* [Source extract]
□ □ □ □ □
I won’t go into the code breaking program. The code is available on the book’s git hub page. What I wanted to review for my own benefit is their function for encrypting text using the Caesar cipher. I thought it was a good example of using R’s indexing capabilities with list objects. First we need a vector with the English alphabet and two empty list objects for the ciphers: one for encrypting text and another for deciphering text:

english.letters <- letters
caesar.cipher <- list()
inverse.caesar.cipher <- list()

 

Now we create the ciphers:

# need to use index %% 26 + 1 to handle letter "z" at end
# 26 %% 26 + 1 = 0 + 1 = 1
for (index in 1:length(english.letters))
{
 caesar.cipher[[english.letters[index]]] <- english.letters[index %% 26 + 1]
 inverse.caesar.cipher[[english.letters[index %% 26 + 1]]] <- english.letters[index]
}

 

The "index %% 26 + 1" confused me for a couple of reasons. First off, the %% operator means modulus and I'm used to see something like 12 %% 5, where the first number is bigger than the second. The answer to that is of course 2. If you divide 12 by 5 you get remainder 2, and that's what the %% operator returns. But in the code above, you'll notice the "index" value is less than 26 on every iteration except the last. How do you calculate something like 2 %% 26? I wasn't sure so I had to google around and figure it out. It turns out the modulus operation a %% n is defined as follows:

a \, mod \, n = a - \lfloor \frac{a}{n} \rfloor \times n

So, 2 %% 26 is calculated like so:

2 \, mod \, 26 = 2 - \lfloor \frac{2}{26} \rfloor \times 26 = 2 - \lfloor 0.0769 \rfloor \times 26 = 2 - (0 \times 26) = 2

Once I was clear on that, I was confused why we needed to use the %% operator at all. Again if you look at the code above, you'll see "index %% 26 + 1". When index = 2, "index %% 26" gives 2. When index = 3, "index %% 26" gives 3. And so on. Why not just use "index + 1"? Well, when we get to the letter "z", we need to substitute "a". The index number for "a" is 1. But if we do "index + 1", then we would get 27 at the letter "z" since its index number is 26. That would not index anything in the 26 element "english.letters" vector and produce an error. Therefore we need to use the %% operator to allows us to recycle through the numbers 1 - 26. When index = 26 (i.e., when we get to the letter "z"), we do 26 %% 26 + 1, which equals 1 since 26/26 has remainder equal 0.
□ □ □ □ □
* [Records]
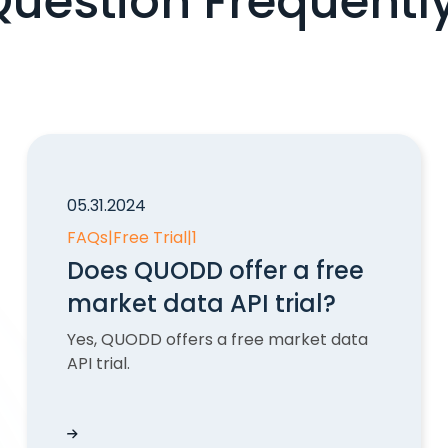
Question Frequentl
05.31.2024
FAQs
|
Free Trial
|
1
Does QUODD offer a free
market data API trial?
Yes, QUODD offers a free market data
API trial.
ations?
Does QUODD offer a free market data API trial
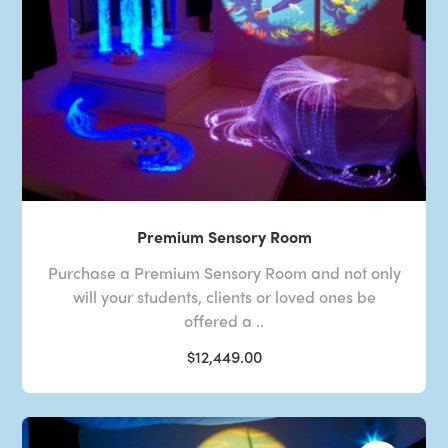
Premium Sensory Room
Purchase a Premium Sensory Room and not only
will your students, clients or loved ones be
offered a ..
$12,449.00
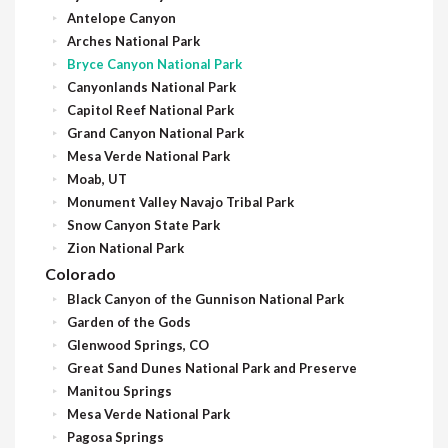
Antelope Canyon
Arches National Park
Bryce Canyon National Park
Canyonlands National Park
Capitol Reef National Park
Grand Canyon National Park
Mesa Verde National Park
Moab, UT
Monument Valley Navajo Tribal Park
Snow Canyon State Park
Zion National Park
Colorado
Black Canyon of the Gunnison National Park
Garden of the Gods
Glenwood Springs, CO
Great Sand Dunes National Park and Preserve
Manitou Springs
Mesa Verde National Park
Pagosa Springs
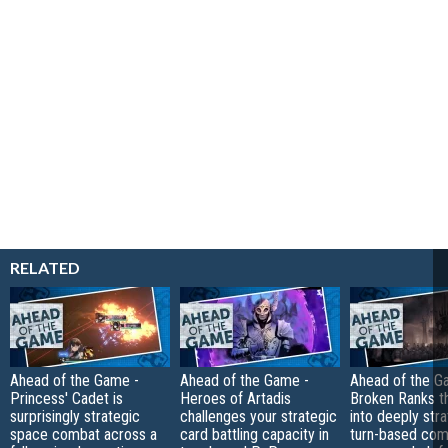
RELATED
Ahead of the Game -
Ahead of the Game -
Ahead of the G
Princess' Cadet is
Heroes of Artadis
Broken Ranks t
surprisingly strategic
challenges your strategic
into deeply str
space combat across a
card battling capacity in
turn-based com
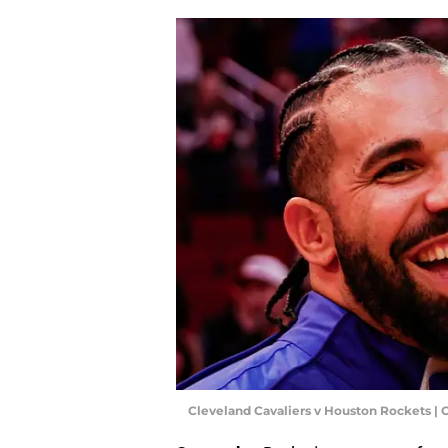
Cleveland Cavaliers v Houston Rockets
□ □ □ □ □
* [What to produce]
Please resume the piece on the Caesar cipher in R, starting right after its final sentence.

* [Result of this exercise]
Now that I understand how the ciphers are generated, I can print them and have a look if I like:

print(caesar.cipher) # encrypt text
print(inverse.caesar.cipher) # decipher text

 

Since these are lists, we investigate with indices using double brackets. For example, to see what we substitute for letter "h", we do the following:

caesar.cipher[["h"]]

 

That returns "i". It seems like a fun extension to this would be to create a general function that allowed you to specify the substitution index. In the Caesar cipher, this is 1. It would be neat to specify, say, 13 so "a" becomes "n", "b" becomes "o", and so on. Anyway, moving on...

Now we use the ciphers we just made to encrypt text. To do this the authors build two functions. The first encrypts text letter-by-letter using the cipher you give it. The second function encrypts words using the first function. Let's have a look at these:

apply.cipher.to.string <- function(string, cipher)
{
 output <- ''
 for (i in 1:nchar(string))
 {
 output <- paste(output, cipher[[substr(string, i, i)]], sep='')
 }
 return(output)
}
apply.cipher.to.text <- function(text, cipher)
{
 output <- c()
 for (string in text)
 {
 output <- c(output, apply.cipher.to.string(string, cipher))
 }
 return(output)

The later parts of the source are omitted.